Some time ago, the powers that be decided it would be best to encourage us to save for our retirement. For individuals, this encouragement can be in the form of the individual retirement account. The benefits of the IRA were so well publicized that the vast majority of workers have established these accounts and the letters “IRA” have become part of the American lore. Unfortunately, those in charge haven’t done as good a job with the ABCs of moving your IRA from one investment to another. A recent case shows just how costly it can be if you fail to follow the particulars to the letter.
In the actual case, Mr. Martin had an IRA at one brokerage company and wanted to move it to another. Mr. Martin knew that the tax rules specifically permitted such a maneuver. It’s called an IRA rollover. The rollover rules allow you to withdraw monies from an IRA account and transfer them to another IRA without any tax. Mr. Martin also knew that in order to qualify as a rollover, the deposit to the new brokerage account had to be made within 60 days after he received the monies from the old IRA. What Mr. Martin didn’t know was that an IRA to IRA rollover is permitted only once per year.

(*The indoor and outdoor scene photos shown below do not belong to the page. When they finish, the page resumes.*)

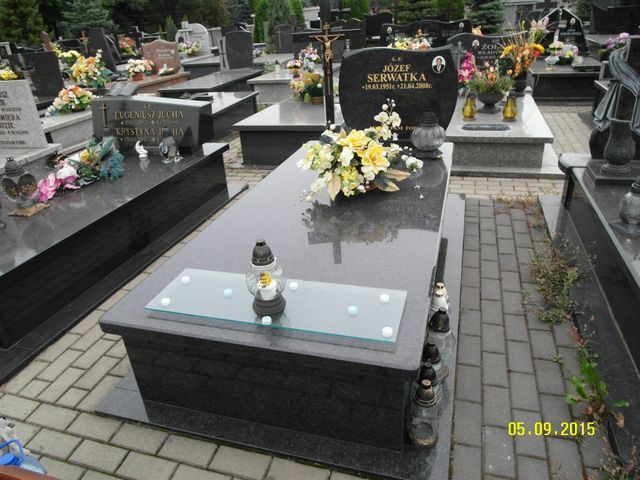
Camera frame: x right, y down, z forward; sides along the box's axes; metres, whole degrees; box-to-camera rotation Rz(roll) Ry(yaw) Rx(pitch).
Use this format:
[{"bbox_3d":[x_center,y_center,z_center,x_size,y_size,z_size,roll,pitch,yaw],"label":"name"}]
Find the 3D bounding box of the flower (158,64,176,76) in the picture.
[{"bbox_3d":[-3.072,-3.415,8.938,0.340,0.220,0.270,5,29,17],"label":"flower"}]

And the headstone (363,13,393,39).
[{"bbox_3d":[1.686,-6.032,12.568,0.750,0.700,0.130,5,28,17],"label":"headstone"}]

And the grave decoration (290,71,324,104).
[{"bbox_3d":[-0.120,-1.706,4.951,0.400,0.350,0.360,5,28,17],"label":"grave decoration"}]

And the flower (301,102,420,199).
[{"bbox_3d":[0.242,-0.524,2.543,0.667,0.465,0.465,5,29,17],"label":"flower"}]

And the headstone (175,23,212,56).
[{"bbox_3d":[-3.591,-5.725,12.672,1.161,0.858,0.182,5,29,17],"label":"headstone"}]

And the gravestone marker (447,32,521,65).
[{"bbox_3d":[1.887,-2.010,5.068,0.860,0.650,0.130,5,28,17],"label":"gravestone marker"}]

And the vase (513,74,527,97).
[{"bbox_3d":[2.173,-1.676,4.815,0.135,0.240,0.135,5,28,17],"label":"vase"}]

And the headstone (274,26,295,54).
[{"bbox_3d":[-0.801,-4.949,10.938,0.680,0.650,0.120,5,29,17],"label":"headstone"}]

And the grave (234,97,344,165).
[{"bbox_3d":[-0.007,-1.383,5.240,1.200,0.416,2.000,5,29,17],"label":"grave"}]

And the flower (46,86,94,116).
[{"bbox_3d":[-3.357,-1.944,6.059,0.566,0.343,0.455,5,29,17],"label":"flower"}]

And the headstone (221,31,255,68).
[{"bbox_3d":[-1.725,-3.877,9.197,0.707,0.717,0.151,5,29,17],"label":"headstone"}]

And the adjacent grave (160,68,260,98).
[{"bbox_3d":[-1.970,-2.920,8.504,1.010,0.343,2.222,5,29,17],"label":"adjacent grave"}]

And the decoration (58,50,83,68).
[{"bbox_3d":[-6.089,-4.405,10.828,0.520,0.420,0.460,5,29,17],"label":"decoration"}]

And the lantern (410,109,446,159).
[{"bbox_3d":[0.754,-0.739,3.063,0.253,0.308,0.253,5,29,17],"label":"lantern"}]

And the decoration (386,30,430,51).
[{"bbox_3d":[1.547,-3.411,7.852,0.750,0.450,0.450,5,29,17],"label":"decoration"}]

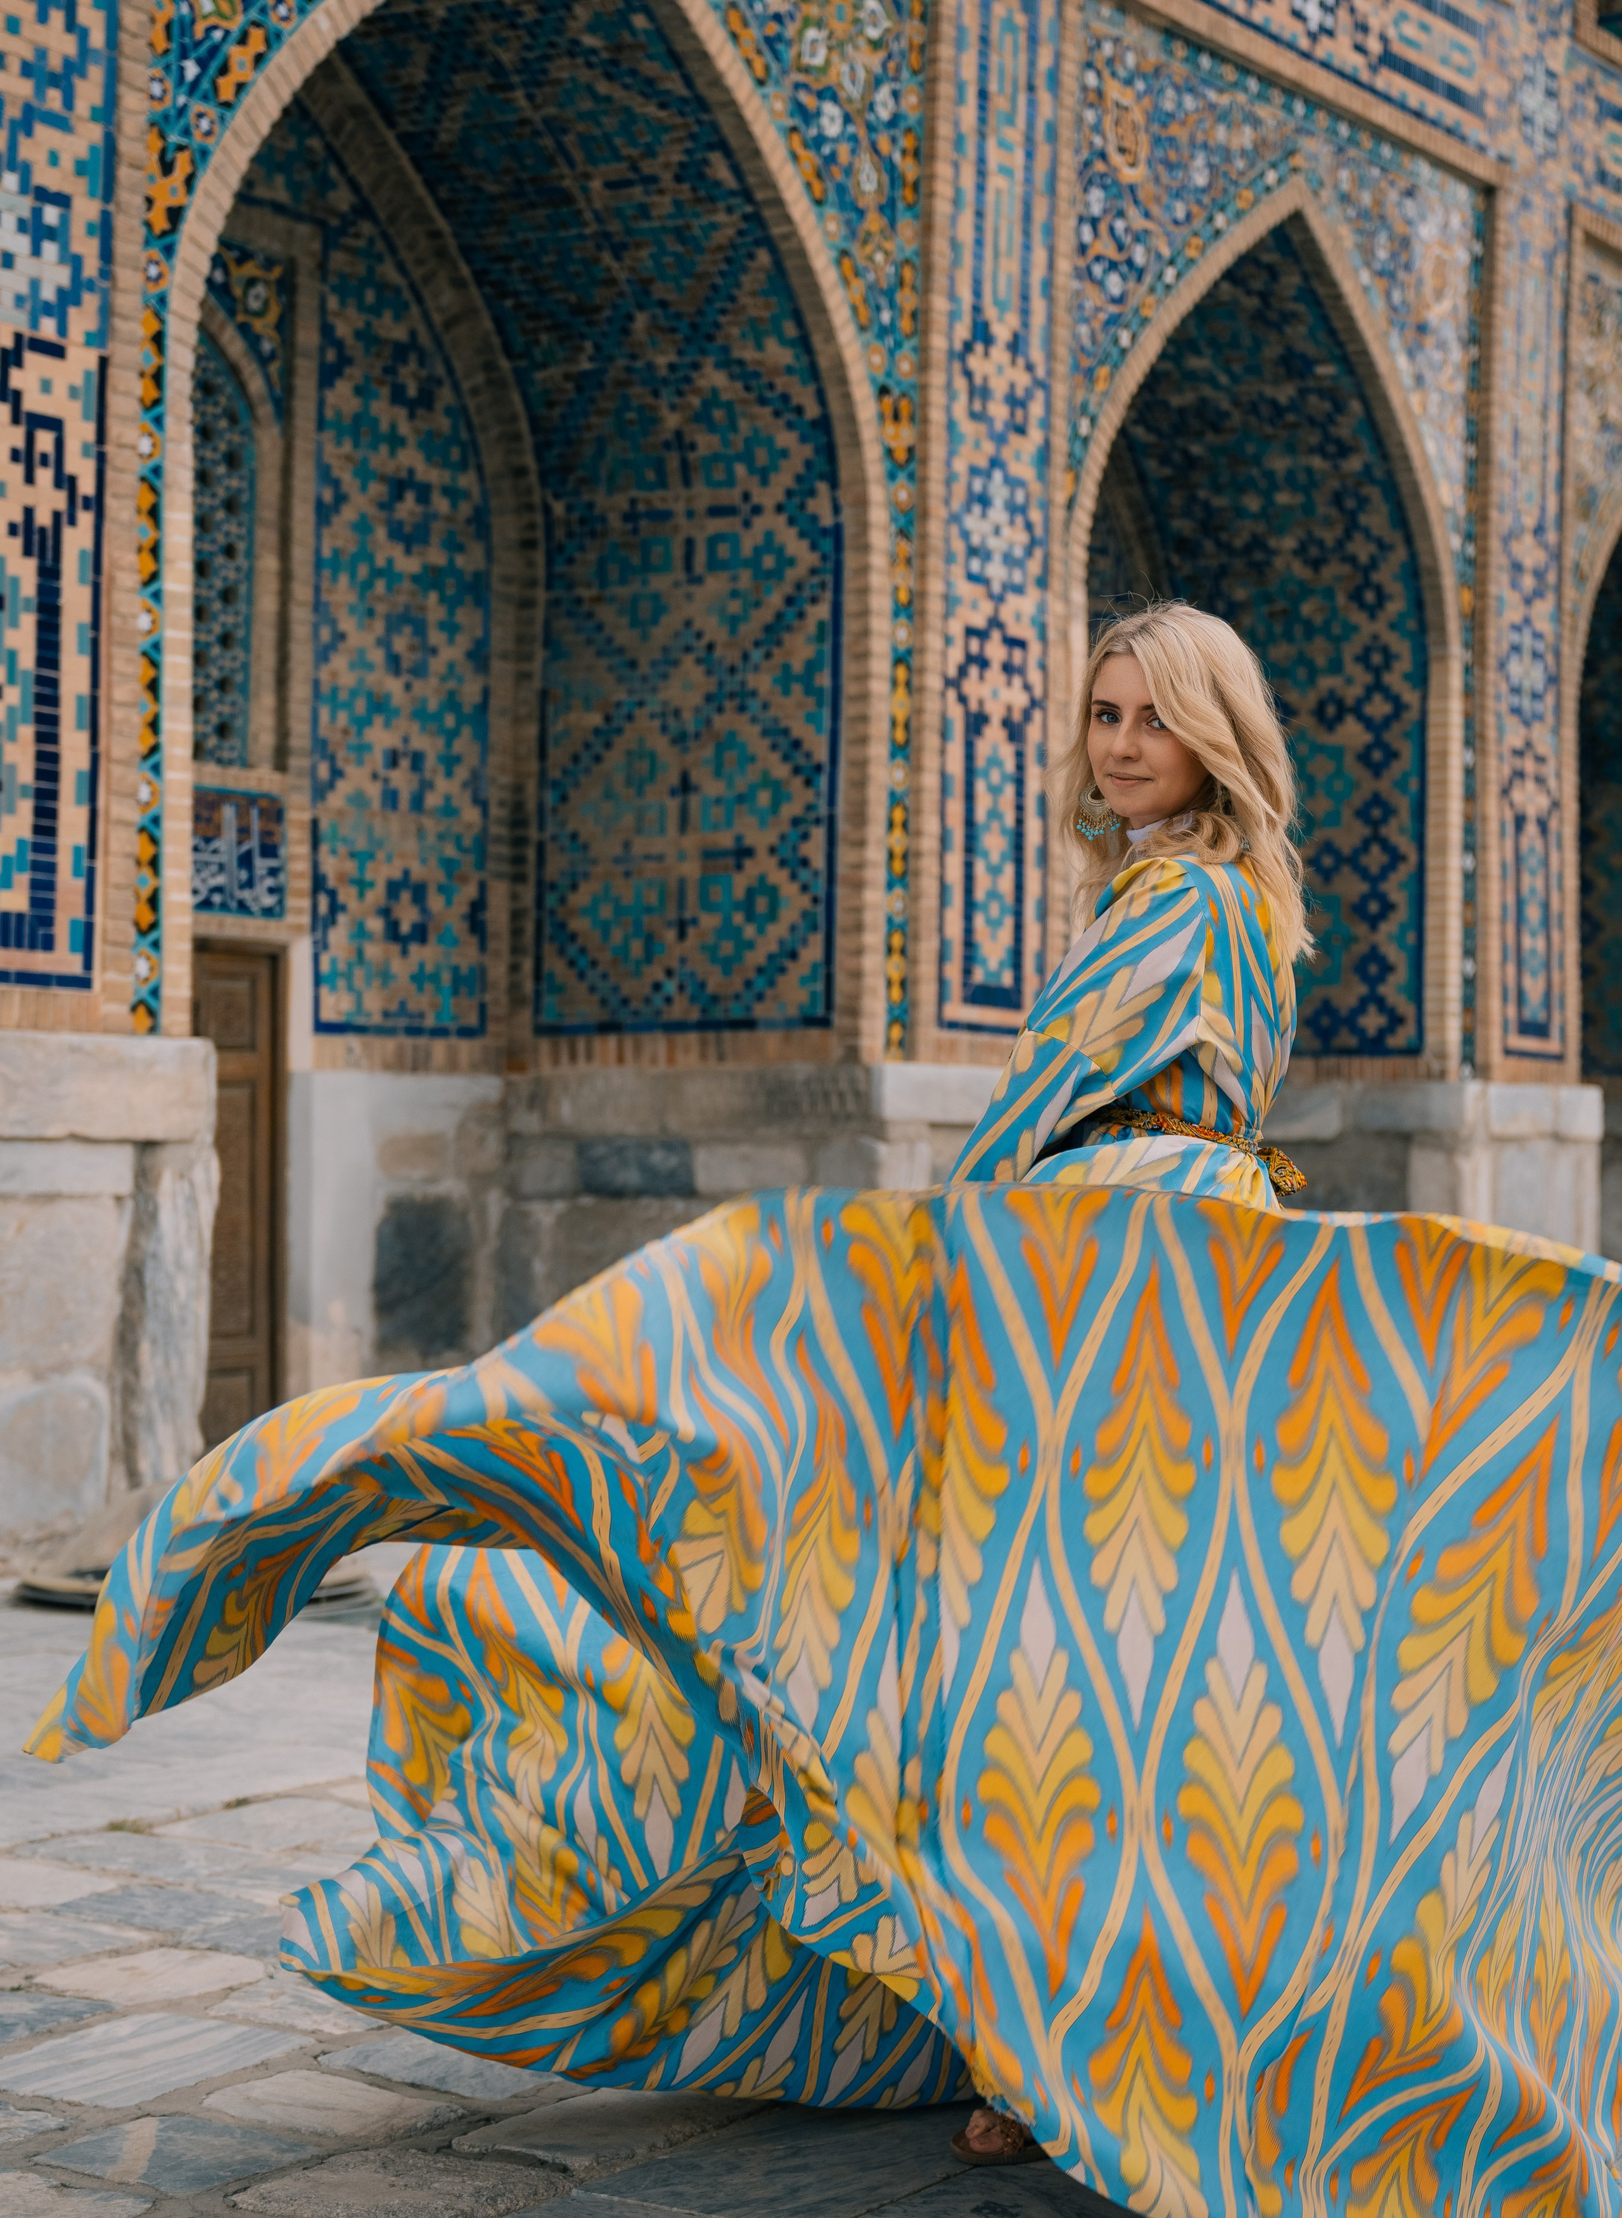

Mr. Martin’s saga began on February 5, 1987 when he requested a check for the $110,000 balance in his IRA account. He received a check in his own name and that same day deposited all of the money in a new IRA with a different broker. Everything was fine so far because Mr. Martin clearly made the rollover within 60 days of the withdrawal from the old IRA. His problems came later that year.
In May of that same year, Mr. Martin’s new broker had done a fabulous job and his IRA account had grown to $165,000. At that point, Mr. Martin withdrew his IRA funds thinking that he had 60 days to make another rollover. In fact, 59 days later, Mr. Martin redeposited the money in his IRA. The problem was that he had already made a rollover in February — less than a year ago. As such, when he made the withdrawal in May, he was making a fully taxable withdrawal from his IRA. This is exactly what the court ruled in upholding the IRS’s request for additional tax and more than $26,000 in interest and penalties.
To rub salt in the wound even further, Mr. Martin later discovered that he could have easily avoided the whole mess. You see the rule which prohibits more than one tax-free rollover per year applies to distributions that are made directly to the account owner and then re-deposited by him in an IRA. It doesn’t apply to so-called direct “trustee to trustee” transfers. An unlimited number of these direct transfers are allowed. Such transfers must be made directly between the trustee of one IRA and the trustee of another IRA. You cannot be the middleman. Therefore, had Mr. Martin requested that the February 5 check be made payable to the new IRA trustee rather than himself, the February 5 withdrawal would have been a “trustee to trustee” transfer and he wouldn’t have run afoul with the one rollover per year rule when he later withdrew his IRA funds in May.